In this article, we look at the JPEG file format, describing what it is for, and how it works
The JPEG is the product of a bunch of experts who call themselves the Joint Photographic Experts Group. It was introduced to the public in 1992 and, importantly, was established as an open-industry standard at just about the same time as the World Wide Web took off; the JPEG is am now regarded as one of its success factors. It’s the most widely used image file format, especially for photographic images, and with only a few notable exceptions most digital cameras produce JPEG images.
The JPEG’s success is thanks to both its standardisation and its ability to save precious storage space and make the transmission of image files over low-bandwidth connections efficient.
The JPEG is a compressed lossy image file format, which means that when you convert an image to JPEG, much of the original image data is discarded without making very obvious changes to the quality of the viewed image.
However, that image could be a small fraction of the original uncompressed image size. Beware, though, because if you edit a JPEG image and save it again, the image will lose some more data and you will start to see a reduction in image quality. Always keep an original copy of your image and, better still, employ a ‘non-destructive’ workflow using software that never alters precious original files.
Thanks to the use of discrete cosine transform (DCI) function mathematics, the JPEG works efficiently and fast.
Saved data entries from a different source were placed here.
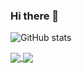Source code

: ### Hi there 👋

<!--
**AlgerJohan/AlgerJohan** is a ✨ _special_ ✨ repository because its `README.md` (this file) appears on your GitHub profile.

Here are some ideas to get you started:

- 🔭 I’m currently working on ...
- 🌱 I’m currently learning ...
- 👯 I’m looking to collaborate on ...
- 🤔 I’m looking for help with ...
- 💬 Ask me about ...
- 📫 How to reach me: ...
- 😄 Pronouns: ...
- ⚡ Fun fact: ...
-->
![GitHub stats](https://github-readme-stats.vercel.app/api?username=AlgerJohan&show_icons=true&theme=algolia)


<a href="https://algerjohan.github.io/Les-Petits-Plats/">
  <img align="center" src="https://github-readme-stats.vercel.app/api/pin/?username=anuraghazra&repo=github-readme-stats" />
</a>
<a href="https://algerjohan.github.io/Front-End-Fisheye/">
  <img align="center" src="https://github-readme-stats.vercel.app/api/pin/?username=anuraghazra&repo=algolia" />
</a>
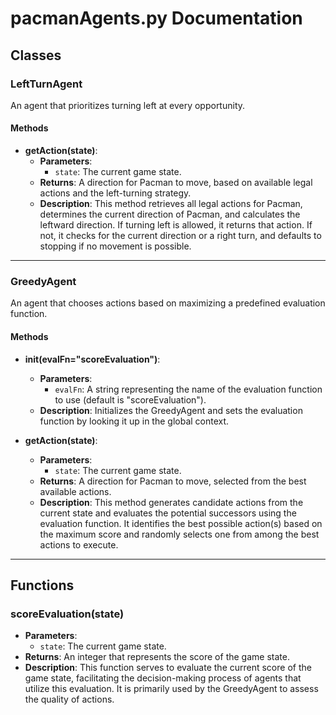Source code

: # pacmanAgents.py Documentation

## Classes

### LeftTurnAgent
An agent that prioritizes turning left at every opportunity.

#### Methods

- **getAction(state)**: 
  - **Parameters**: 
    - `state`: The current game state.
  - **Returns**: A direction for Pacman to move, based on available legal actions and the left-turning strategy.
  - **Description**: 
    This method retrieves all legal actions for Pacman, determines the current direction of Pacman, and calculates the leftward direction. If turning left is allowed, it returns that action. If not, it checks for the current direction or a right turn, and defaults to stopping if no movement is possible.

---

### GreedyAgent
An agent that chooses actions based on maximizing a predefined evaluation function.

#### Methods

- **__init__(evalFn="scoreEvaluation")**: 
  - **Parameters**: 
    - `evalFn`: A string representing the name of the evaluation function to use (default is "scoreEvaluation").
  - **Description**: 
    Initializes the GreedyAgent and sets the evaluation function by looking it up in the global context.

- **getAction(state)**: 
  - **Parameters**: 
    - `state`: The current game state.
  - **Returns**: A direction for Pacman to move, selected from the best available actions.
  - **Description**: 
    This method generates candidate actions from the current state and evaluates the potential successors using the evaluation function. It identifies the best possible action(s) based on the maximum score and randomly selects one from among the best actions to execute.

---

## Functions

### scoreEvaluation(state)
- **Parameters**: 
  - `state`: The current game state.
- **Returns**: An integer that represents the score of the game state.
- **Description**: 
  This function serves to evaluate the current score of the game state, facilitating the decision-making process of agents that utilize this evaluation. It is primarily used by the GreedyAgent to assess the quality of actions.
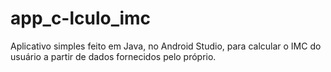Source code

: # app_c-lculo_imc
Aplicativo simples feito em Java, no Android Studio, para calcular o IMC do usuário a partir de dados fornecidos pelo próprio.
It is also tuned to work with photographic imagery, so the way it discards unneeded image data is modelled on the way the human eye sees colour and detail. It’s also easy and simple to balance the compression rate with the image quality you need to preserve. It is so good they made a movie about the JPEG – well, a digital movie format based on it, called Motion JPEG (MJPEG). It also have a cousin called JPEG 2000, but that’s actually radically different to to a JPEG.